SOURCE EXTRACT Block Start
Citation
Auspos, P., Miller, C., & Hunter, J. A. (2000). Final report on the implementation and impacts of the Minnesota Family Investment Program in Ramsey County. Washington, DC: U.S. Department of Health and Human Services, Administration for Children and Families, Office of Planning, Research and Evaluation. [MFIP-R versus AFDC, single parents in the early cohort]
Highlights
- The study’s objective was to examine the impact of the Minnesota Family Investment Program of Ramsey County (MFIP-R), a precursor to the national Temporary Assistance for Needy Families program, on participants’ employment, earnings, and benefit receipt.
- The authors used a randomized controlled trial design, assigning eligible families to either MFIP-R or existing services. Employment, earnings, and benefit receipt data were collected quarterly from Minnesota’s Unemployment Insurance earnings and public assistance benefit records.
SOURCE EXTRACT Block End
DATASET Block Start
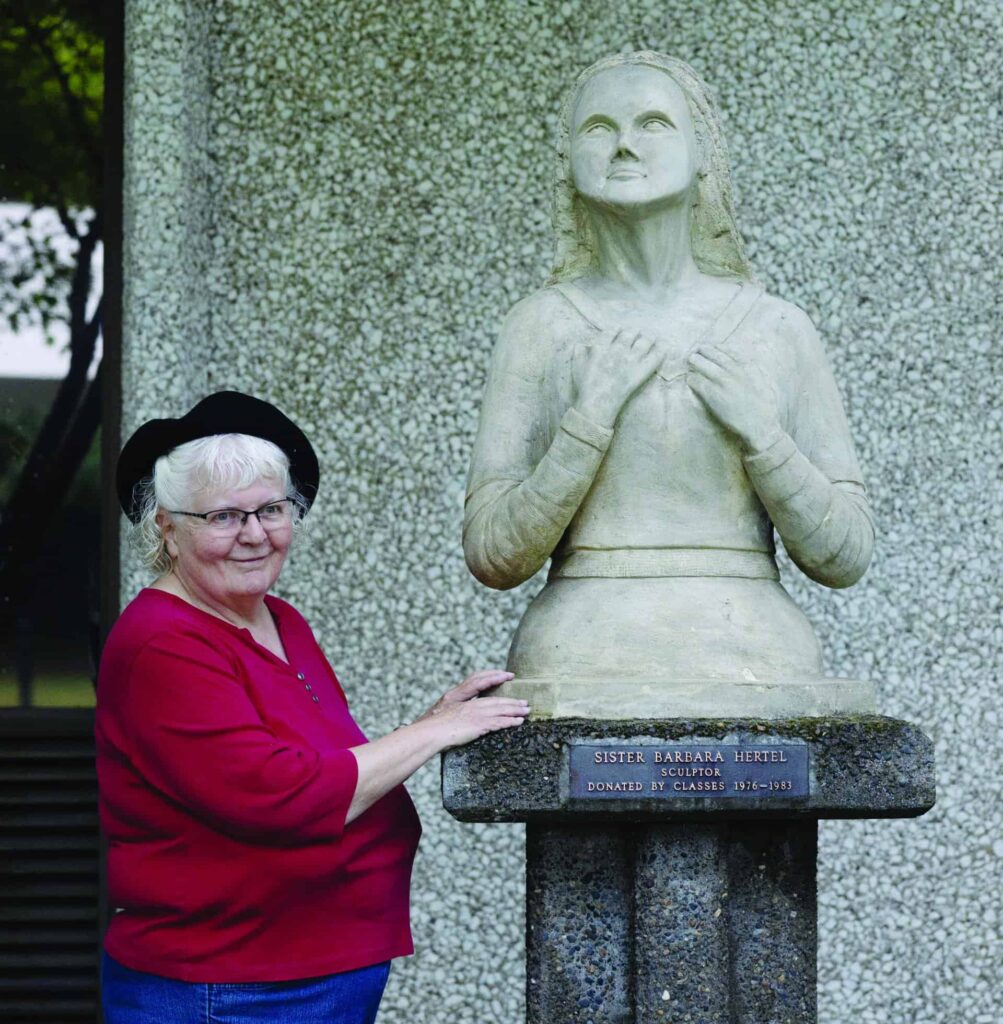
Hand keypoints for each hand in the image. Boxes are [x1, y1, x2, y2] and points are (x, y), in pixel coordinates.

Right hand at [415, 669, 529, 750]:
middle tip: (524, 701)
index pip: (479, 682)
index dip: (493, 678)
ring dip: (515, 709)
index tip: (506, 677)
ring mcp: (475, 712)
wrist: (429, 733)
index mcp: (457, 696)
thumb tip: (454, 718)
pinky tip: (519, 722)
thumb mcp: (439, 715)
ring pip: (500, 708)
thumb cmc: (429, 728)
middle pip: (495, 698)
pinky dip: (511, 721)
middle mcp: (469, 703)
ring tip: (526, 710)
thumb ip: (450, 713)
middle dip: (511, 700)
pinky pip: (499, 721)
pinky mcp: (480, 724)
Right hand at [574, 329, 661, 427]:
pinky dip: (661, 349)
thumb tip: (580, 345)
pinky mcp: (641, 371)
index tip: (621, 331)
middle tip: (638, 335)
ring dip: (648, 339)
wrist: (597, 403)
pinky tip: (664, 345)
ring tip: (651, 339)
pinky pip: (655, 356)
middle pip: (631, 333)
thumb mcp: (577, 367)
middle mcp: (617, 349)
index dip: (619, 329)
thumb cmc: (586, 387)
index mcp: (601, 346)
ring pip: (645, 341)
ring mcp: (631, 360)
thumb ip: (579, 353)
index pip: (613, 330)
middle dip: (635, 333)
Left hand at [687, 344, 780, 451]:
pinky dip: (692, 378)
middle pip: (712, 355)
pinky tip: (689, 378)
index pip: (728, 351)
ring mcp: (722, 382)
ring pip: (701, 366)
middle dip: (703, 351)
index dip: (717, 348)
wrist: (760, 425)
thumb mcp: (766, 381)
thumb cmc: (766, 406)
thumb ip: (756, 369)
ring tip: (690, 361)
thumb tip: (748, 360)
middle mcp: (734, 371)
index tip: (712, 347)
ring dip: (694, 362)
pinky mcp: (712, 395)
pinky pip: (697, 382)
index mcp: (747, 366)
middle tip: (696, 350)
DATASET Block End
**SET OF TASKS**
**a.** Summarize the study summary in two sentences.
**b.** Edit the study summary passage from "- The authors" to "assistance benefit records.", putting "annually" in place of "quarterly".

**ANSWERS FOR EACH ITEM**
**a.** The study examined how the Minnesota Family Investment Program of Ramsey County (MFIP-R), a precursor to the national Temporary Assistance for Needy Families program, affected participants' employment, earnings, and benefit receipt. In a randomized controlled trial that assigned eligible families to either MFIP-R or existing services, the authors collected quarterly employment, earnings, and benefit receipt data from Minnesota's Unemployment Insurance earnings and public assistance benefit records.

**b.**
- The authors used a randomized controlled trial design, assigning eligible families to either MFIP-R or existing services. Employment, earnings, and benefit receipt data were collected annually from Minnesota’s Unemployment Insurance earnings and public assistance benefit records.